Better yet, amid a thicket of Nutcracker and Christmas Carol variants, we could find Charlotte Symphony venturing beyond its customary Holiday Pops medleys to a “Soulful Christmas” or Charlotte Master Chorale taking a thematic approach with “Home.” Although I prefer the acoustics at Symphony’s venue, Knight Theater, over First United Methodist Church, guest artist T. Oliver Reid tipped the balance for me in favor of Chorale’s “Home,” where he shared the pulpit with the choir, conducted by Kenney Potter, and pianist Philip Biedenbender.

Very likely, I’d seen Reid long before he took over the role of Hermes in the Broadway production of Hadestown for nearly three months in 2022, since he figured in productions of Thoroughly Modern Millie, La Cage aux Folles, and After Midnight that I had witnessed over the years (in 2002, 2004, and 2014) during my pilgrimages to the Great White Way. A native of Metrolina who appeared in Shenandoah at Little Theatre of Gastonia long, long ago, Reid may have traveled far to participate in this holiday gig, but he could certainly identify with the homespun theme. In his bag of goodies, Reid brought a couple of songs from The Wiz, including his opener, “Soon as I Get Home,” and his finale, “Home.” With a silken voice that stretched lower and more richly beyond my expectations, Reid hit home runs with both these songs that are usually belted by Dorothy.

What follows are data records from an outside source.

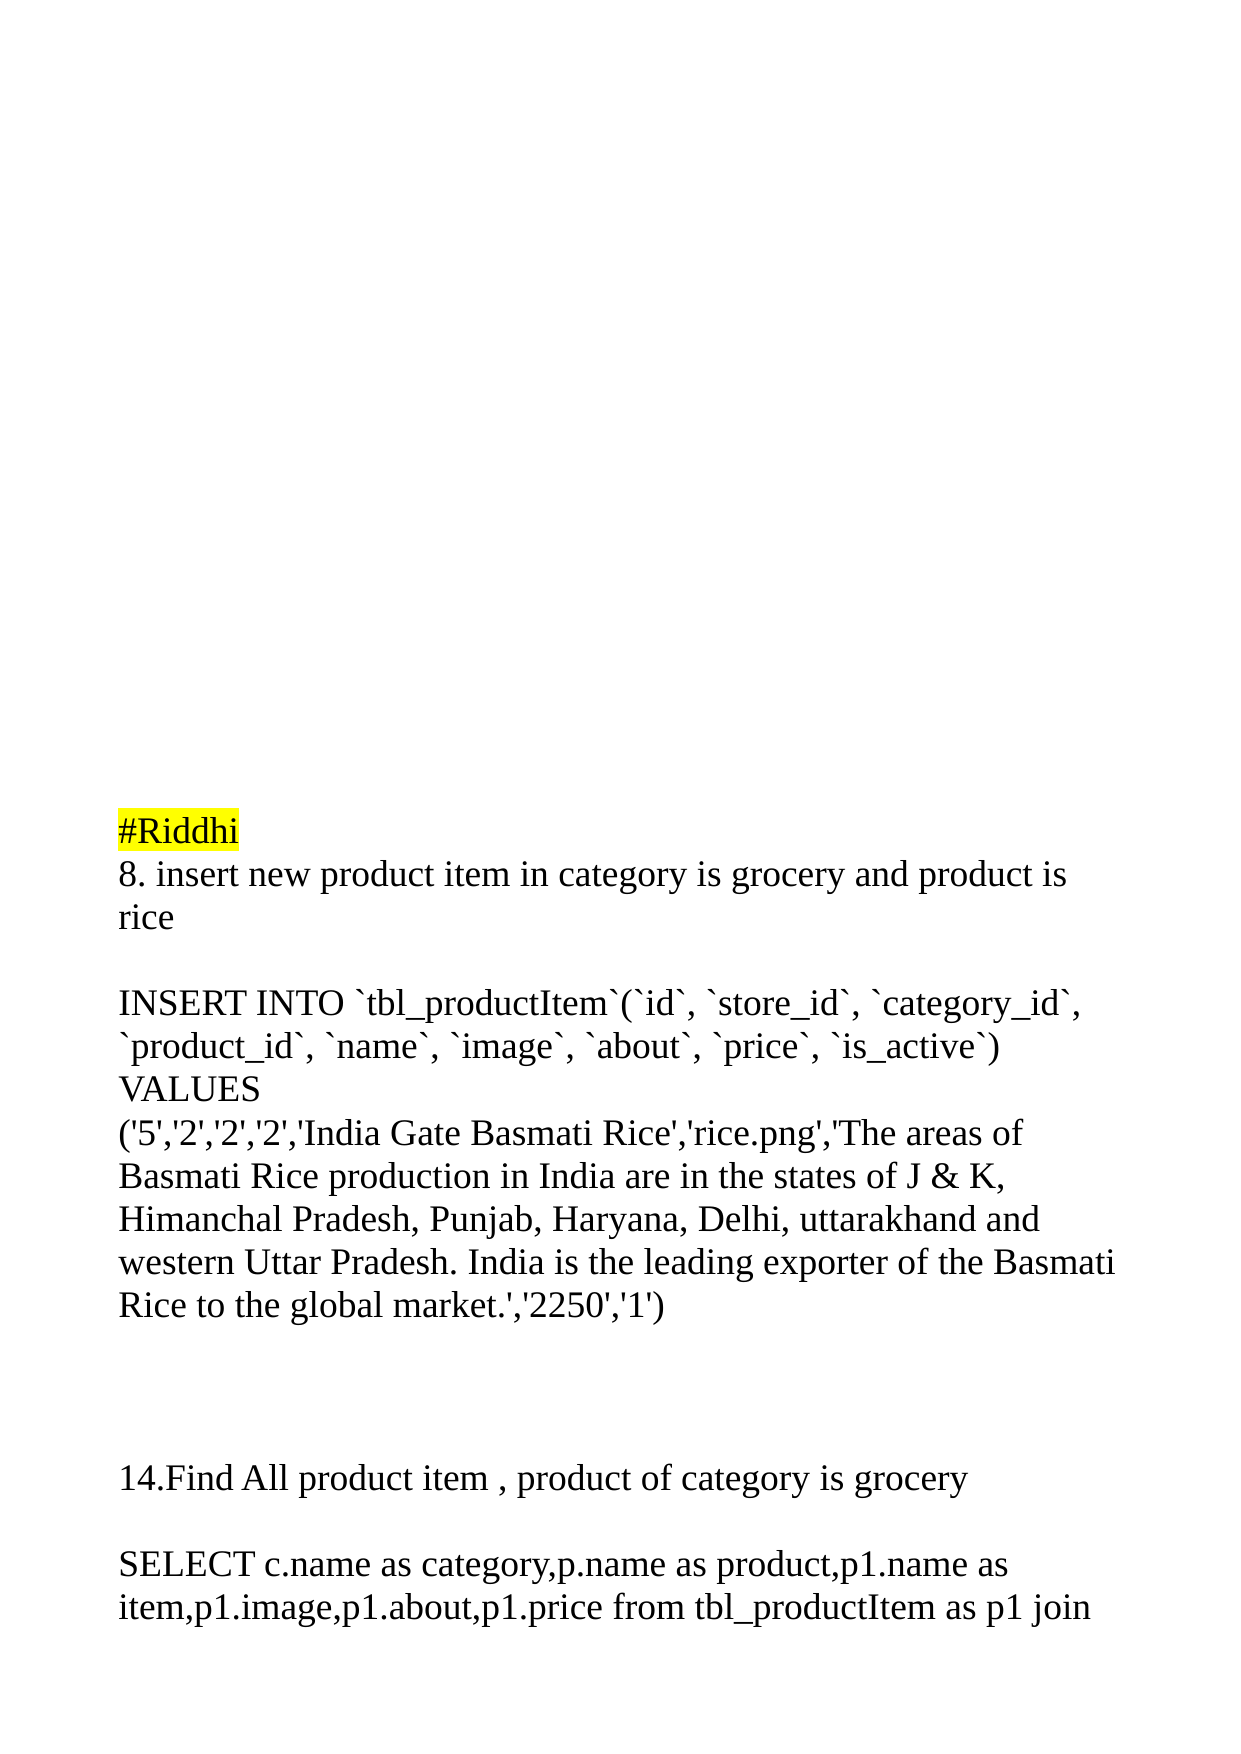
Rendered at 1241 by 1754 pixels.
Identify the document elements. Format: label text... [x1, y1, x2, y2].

text #Riddhi [118, 808, 1122, 851]
text 8. insert new product item in category is grocery and product is rice [118, 851, 1122, 937]
text INSERT INTO `tbl_productItem`(`id`, `store_id`, `category_id`, `product_id`, `name`, `image`, `about`, `price`, `is_active`) VALUES [118, 981, 1122, 1110]
text SELECT c.name as category,p.name as product,p1.name as item,p1.image,p1.about,p1.price from tbl_productItem as p1 join [118, 1541, 1122, 1627]
text ('5','2','2','2','India Gate Basmati Rice','rice.png','The areas of Basmati Rice production in India are in the states of J & K, Himanchal Pradesh, Punjab, Haryana, Delhi, uttarakhand and western Uttar Pradesh. India is the leading exporter of the Basmati Rice to the global market.','2250','1') [118, 1110, 1122, 1326]
text 14.Find All product item , product of category is grocery [118, 1455, 1122, 1498]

Potter’s programming for “Christmas with the Charlotte Master Chorale: Home” consistently accommodated this kind of generous latitude. Of course, there were seasonal favorites tailored for the theme, including “I’ll Be Home for Christmas,” Mel Tormé’s “The Christmas Song,” and – presented as a Biedenbender instrumental – “Home for the Holidays.” Nobody onstage at First United displayed any liking for the Christmas songs I dread and loathe, so we were never assaulted with the annoying fun of “Jingle Bells” or the torturous tedium of “The Little Drummer Boy.” Nor were the unexpected readings from Reid overladen with saccharine or sentimentality. Sara Teasdale’s “A Winter Night” and Ella Wheeler Wilcox’s “The Year” were both somber and seasonal. Even the excerpt from the Dickens classic, “Ignorance and Want,” refrained from depicting a vapid, gleeful wonderland.

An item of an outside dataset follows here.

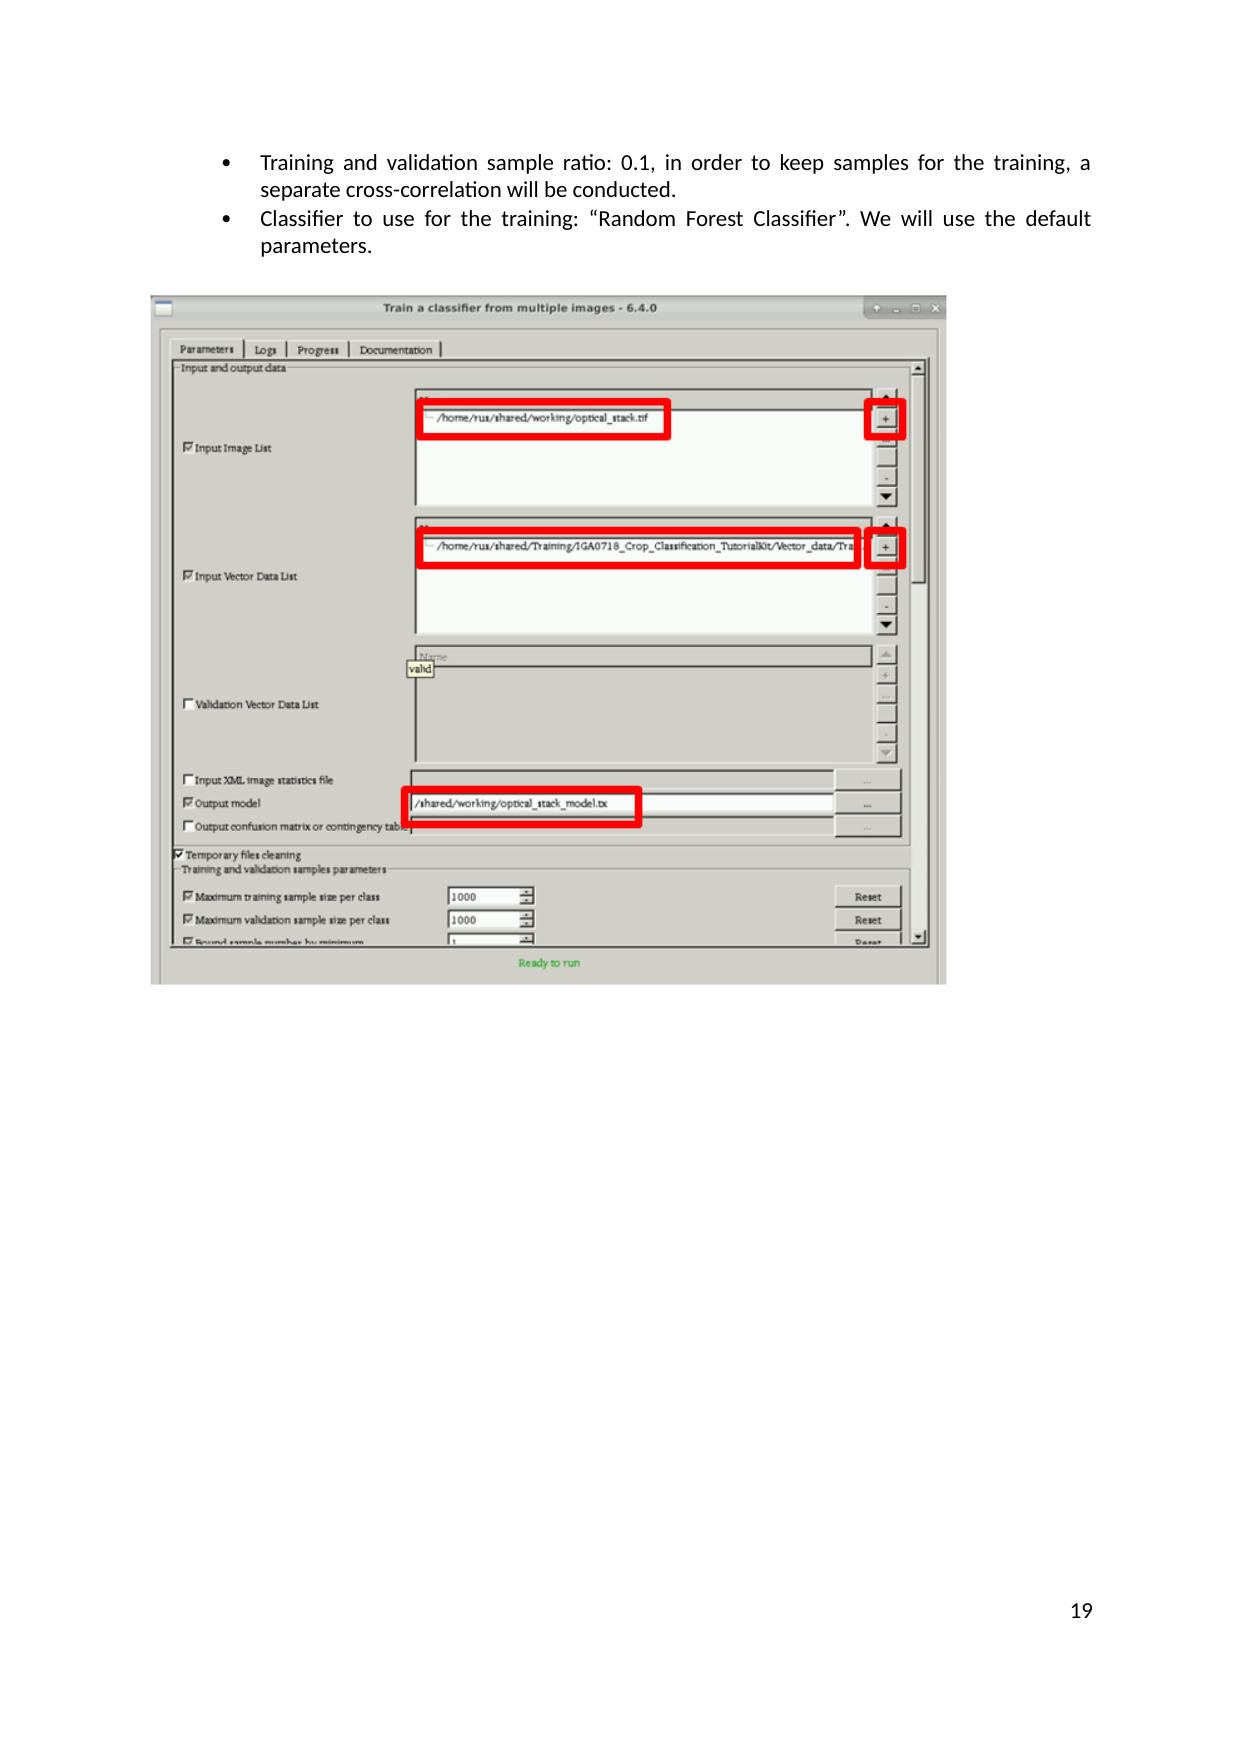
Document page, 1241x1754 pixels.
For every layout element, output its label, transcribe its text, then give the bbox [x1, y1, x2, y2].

list Training and validation sample ratio: 0.1, in order to keep samples for the training, a separate cross-correlation will be conducted. [223, 148, 1093, 204]
picture [147, 288, 954, 991]
list Classifier to use for the training: “Random Forest Classifier”. We will use the default parameters. [223, 204, 1093, 260]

“Christmas Dreams,” “Be Born, O God,” “Lost in the Night,” “Prayer of the Children,” and “Music in My Mother’s House” were all new to me. Similarly, I doubt that composer Alan Menken figures prominently on many Spotify songlists for Christmas, but Potter, Biederbender, and the Chorale dipped into his catalogue twice, for “God Bless Us Everyone” from his musical version of A Christmas Carol and – far more unexpected – “Someday” from The Hunchback of Notre Dame, written with Stephen Schwartz.

For me, Schwartz actually upstaged his collaborator with his other selection, “Through Heaven’s Eyes” from The Prince of Egypt, since it sprinkled the program with the right amount of levity along with Jerry Herman’s “We Need a Little Christmas” from Mame. Musically, “Through Heaven’s Eyes” took us closer to Jerusalem than Rome, for the sound had unmistakable klezmer flavoring. “Simcha” from the same musical where Moses is the protagonist, might have had a little more Jewish flavor and the liberating spirit of Chanukah, but “Through Heaven’s Eyes” was the most extravagant entertainment of the evening – and the Master Chorale clearly delighted in backing Reid up with their syncopated, klezmer-kissed la-las.

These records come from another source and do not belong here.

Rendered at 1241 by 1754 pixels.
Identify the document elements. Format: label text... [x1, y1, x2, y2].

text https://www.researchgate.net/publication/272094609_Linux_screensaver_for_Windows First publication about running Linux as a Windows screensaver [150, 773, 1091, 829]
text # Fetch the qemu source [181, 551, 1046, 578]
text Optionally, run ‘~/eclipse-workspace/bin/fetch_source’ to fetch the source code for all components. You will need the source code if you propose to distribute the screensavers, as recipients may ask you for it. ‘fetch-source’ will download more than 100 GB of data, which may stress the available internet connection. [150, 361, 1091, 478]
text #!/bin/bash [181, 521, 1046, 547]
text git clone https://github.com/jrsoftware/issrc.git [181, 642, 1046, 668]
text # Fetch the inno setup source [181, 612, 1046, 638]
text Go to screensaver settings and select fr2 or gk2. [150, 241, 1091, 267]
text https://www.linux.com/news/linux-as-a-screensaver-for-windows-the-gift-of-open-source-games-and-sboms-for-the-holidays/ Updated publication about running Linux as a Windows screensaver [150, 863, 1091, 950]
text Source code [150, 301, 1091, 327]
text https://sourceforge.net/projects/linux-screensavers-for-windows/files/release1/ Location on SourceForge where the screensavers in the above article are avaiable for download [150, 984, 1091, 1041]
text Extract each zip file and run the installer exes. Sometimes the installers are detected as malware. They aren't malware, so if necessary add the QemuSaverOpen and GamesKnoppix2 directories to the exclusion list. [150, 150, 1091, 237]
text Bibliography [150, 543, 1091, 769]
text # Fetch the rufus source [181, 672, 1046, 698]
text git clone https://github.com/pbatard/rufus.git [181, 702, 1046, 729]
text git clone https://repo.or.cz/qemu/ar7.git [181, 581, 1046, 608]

After an acapella rendition of “The Christmas Song” by the Chorale – with Reid repeating the final bars – the program built to a simple and sublime climax as Biedenbender accompanied Reid in a fervid rendition of Adolphe Charles Adam’s glorious “O Holy Night.” I’d never known that the song had three stanzas in English, compared to just two in the original French lyric by Placide Cappeau that inspired Adam. We can thus forgive a Celine Dion for only singing two, but for Reid to sing a second and a third stanza provided a wonderful surprise and a singular experience.